When our kids were still small, every Easter, it was a tradition to hide chocolate eggs, sweets and small presents in the garden, around the house, at the carport and sometimes also within the house.
While the kids were so excited to find all the little things, we parents watched them equally excited.
When Easter was long over, often, one or the other egg was still found by accident in a corner or somewhere in a plant pot; too old to still be edible. In other words, our kids didn't track down all of them at Easter. Over the years, they got better and better. We had to be more creative finding new extraordinary places to hide the little things from them, so they didn't have an easy catch ("long hanging fruits" how testers would say).
While we never spent a thought about our kids' "mathematical" effectiveness of finding all these little presents, this is exactly what mutation testing is all about.
It is a method to measure the effectiveness of unit tests in detecting anomalies in the code. The idea is to inject bugs by purpose and then verify how many of these are found. That's pretty much the same like hiding chocolate eggs in the garden.
A typical example of injected bugs (mutants) could be the change of a comparison operator from something like (x<y) to (x>y) or a boolean value that is changed from an initial value true to false or vice versa. In case of a calculation engine, the computed value could be fuzzed and made return an incorrect result. The point is, that these bugs are implemented by purpose and - in contrary to our annual tradition at Easter - the tool that modifies the code knows exactly how many mutants were added and where.
When executing a unit test, the mutation test tool compares the number of failed tests with and without the modified code. If the number of failed tests is the same for both scenarios, then this is an indication of inadequate tests.
I am not experienced in automated mutation testing, but I find this topic quite interesting, especially because IT-companies tend to measure just the test coverage but often, have no idea whether their unit-tests are really effective. Test Coverage doesn't tell you anything about the quality of the code. You can have 100% test coverage for one method and still fail miserably with uncaught exceptions by applying other valid inputs to the method.
Although mutation testing is usually done as part of automated tests using corresponding plug-ins, you can do mutation testing also manually. When I was drawing the cartoon, I was more focused on the manual aspect and less about the potential of using it to test existing automated tests.
Let's go a few steps back and look at our today's approach. We have a lot of manual tests (>1000), we also have a lot of unit tests (> 20'000), a very effective API test suite (> 3000 tests) and also a few UI tests (ca.100), following the typical test automation pyramid in terms of distribution of the tests, but we haven't integrated any sort of mutation testing yet.
I get emailed automatically whenever our testers find defects either through manual testing and/or by findings in the automated UI test-scripts and/or automated API tests. Based on the amount of emails received daily, I draw the conclusion that we are an effective test-team finding many defects. But, of course, it would be more interesting to learn whether we could even do any better. Are there even more bugs around to catch? Honestly, with the current amount of anomalies reported by my testers, my first reaction was rather defensive. Why I should inject any additional bugs by purpose? We have already enough to do while analyzing all the findings that slipped into the code unintentionally. This was also the original idea behind the cartoon, but..here is my mistake:
We have no facts at hand but simply a certain amount of defects we raise every week.
Mutation Testing could help us collect more facts. Mutation Testing can not only be applied through tools, it can also be done manually. For example, if you want to understand how long it takes to find out a certain (obvious) bug introduced by purpose, just add it and let's see.
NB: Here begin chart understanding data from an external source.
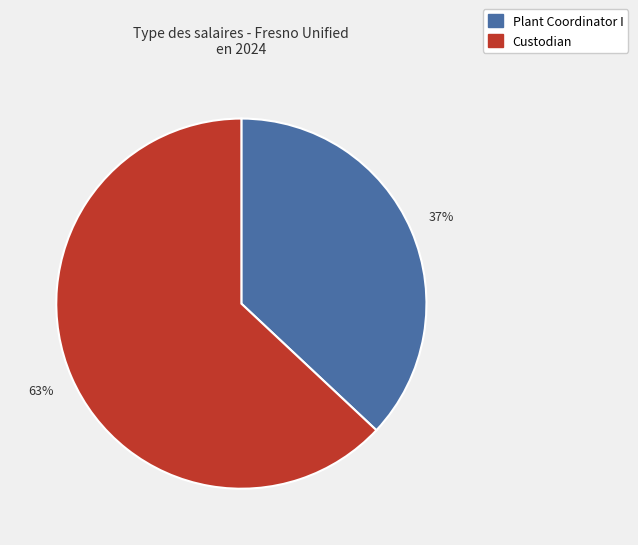

Is there a majority slice in this chart?

Yes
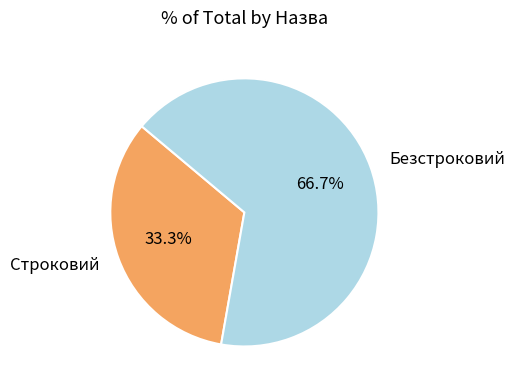

How much of the chart is everything except Строковий?

66.7%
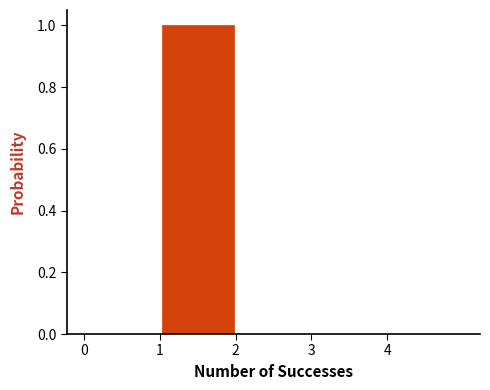

Reading left to right, list every bar in this chart as the range it spans on the x-axis followed by its height. The values are not printed on the chart, so give them approximately, as read against the axis.

0 to 1: 0
1 to 2: 1
2 to 3: 0
3 to 4: 0
4 to 5: 0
You don't even need to inject code, you can also change a configuration that leads to a different (unexpected) behavior.
For example, one of my tested software creates documents with inquiries to doctors. A configuration allows the documents to be fit with a data-matrix code on pages the doctors have to fill out and return. When the letters are returned with the data-matrix code on it, a software-component can automatically identify the original request and related patient, then map it to the answer received. This enables quick access to both, original request-letter and response.
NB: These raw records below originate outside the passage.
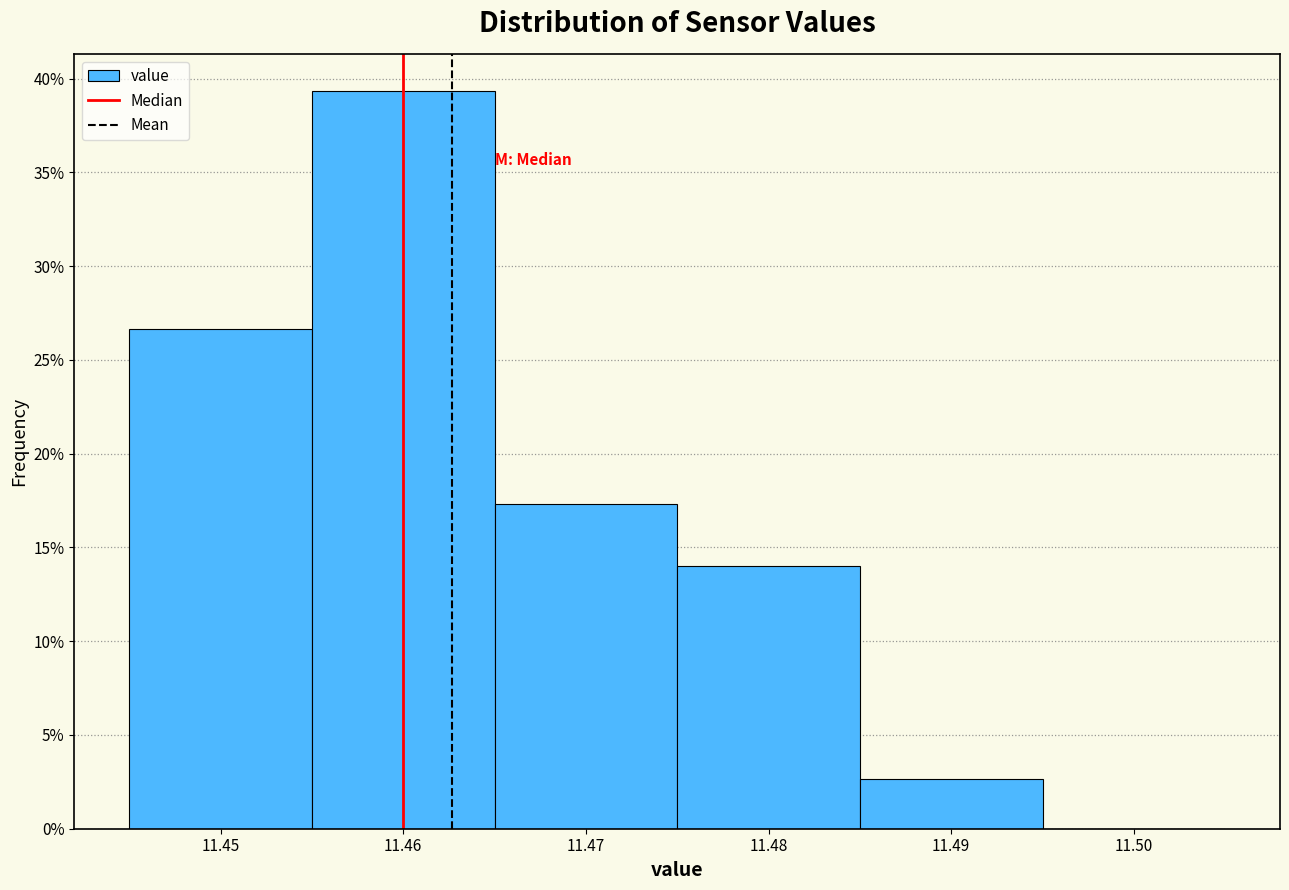

Reading left to right, list every bar in this chart as the range it spans on the x-axis followed by its height. The values are not printed on the chart, so give them approximately, as read against the axis.

11.445 to 11.455: 26.5
11.455 to 11.465: 39.5
11.465 to 11.475: 17.5
11.475 to 11.485: 14.0
11.485 to 11.495: 2.5
11.495 to 11.505: 0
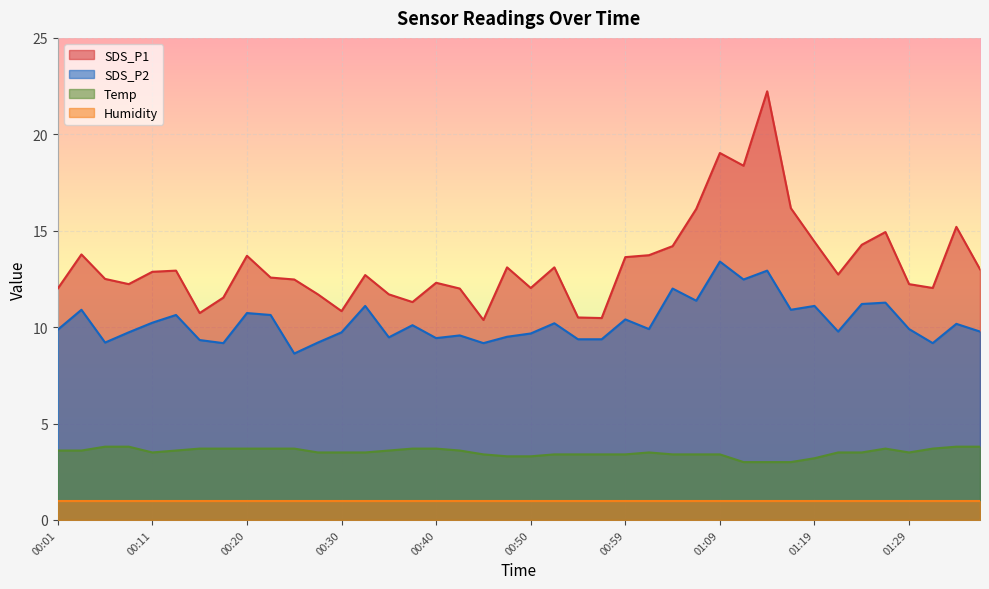

List the labels in order of SDS_P1 value, largest first.

01:14, 01:09, 01:11, 01:16, 01:07, 01:33, 01:26, 01:19, 01:24, 01:04, 00:03, 01:02, 00:20, 00:59, 00:47, 00:52, 01:36, 00:13, 00:11, 01:21, 00:33, 00:23, 00:06, 00:25, 00:40, 00:08, 01:29, 00:50, 01:31, 00:01, 00:42, 00:28, 00:35, 00:18, 00:37, 00:30, 00:15, 00:54, 00:57, 00:45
The configuration could be turned off (by purpose), causing the created letters being sent out without a data-matrix code. How long do you think will it take until our testers notice the missing data-matrix code on the letters?I am pretty sure, it won't take long, because such a test is well documented in the regression test suite. But, what if we challenge them more - like making the letters print a hard-coded data-matrix code that is the same for all letters?
It takes more efforts for a tester to find the problem.
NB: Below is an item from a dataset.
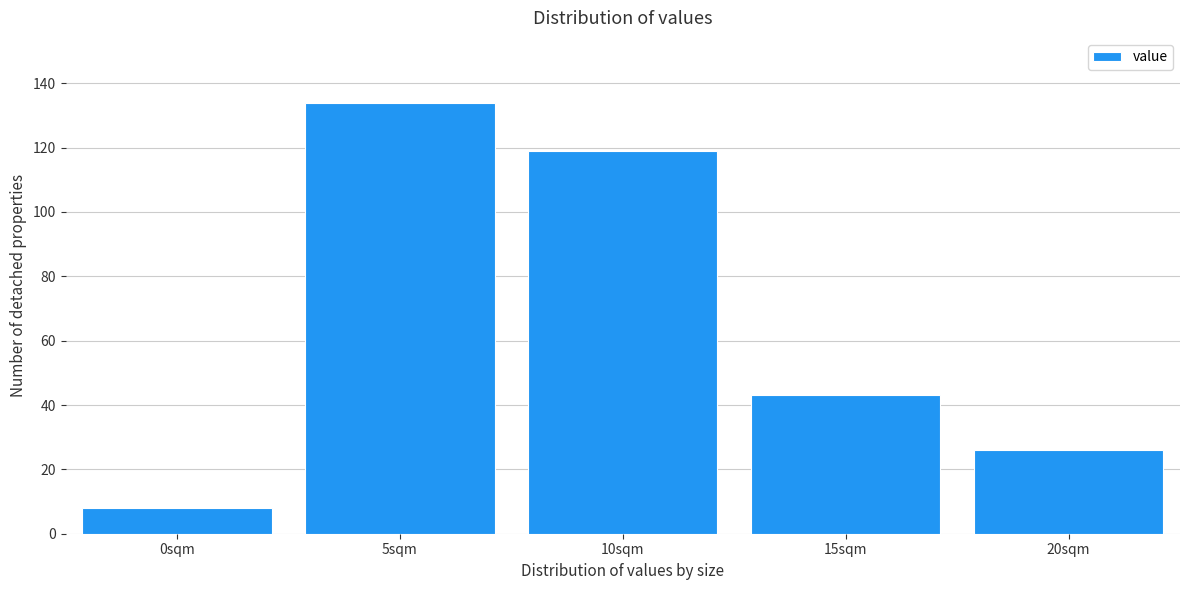

Reading left to right, extract all data points from this chart.

8	134	119	43	26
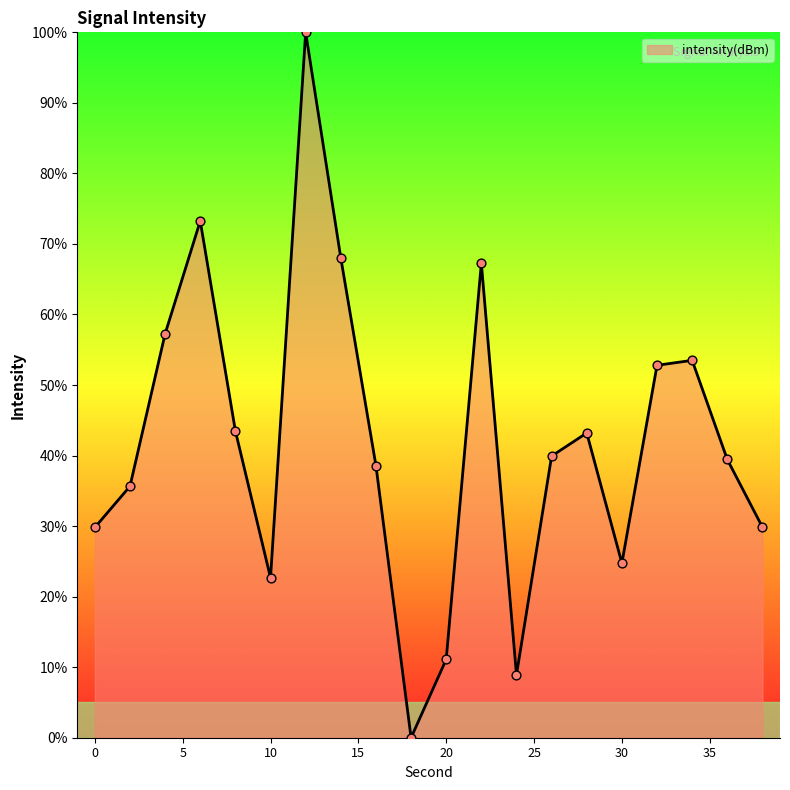

What is the difference between the maximum and minimum values?

100.0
If the test is not documented, it is likely for the testers to miss the bug. If it is documented, it may still depend on the priority set for the test case whether the test is executed at all. If testers are all too confident that this piece is likely not to fail, they won't test it either.
If you inject such mutants, you need to be clear on your goal. Do you want to test the efficiency of the testers, the accuracy of the test cases or the effectiveness of automated tests?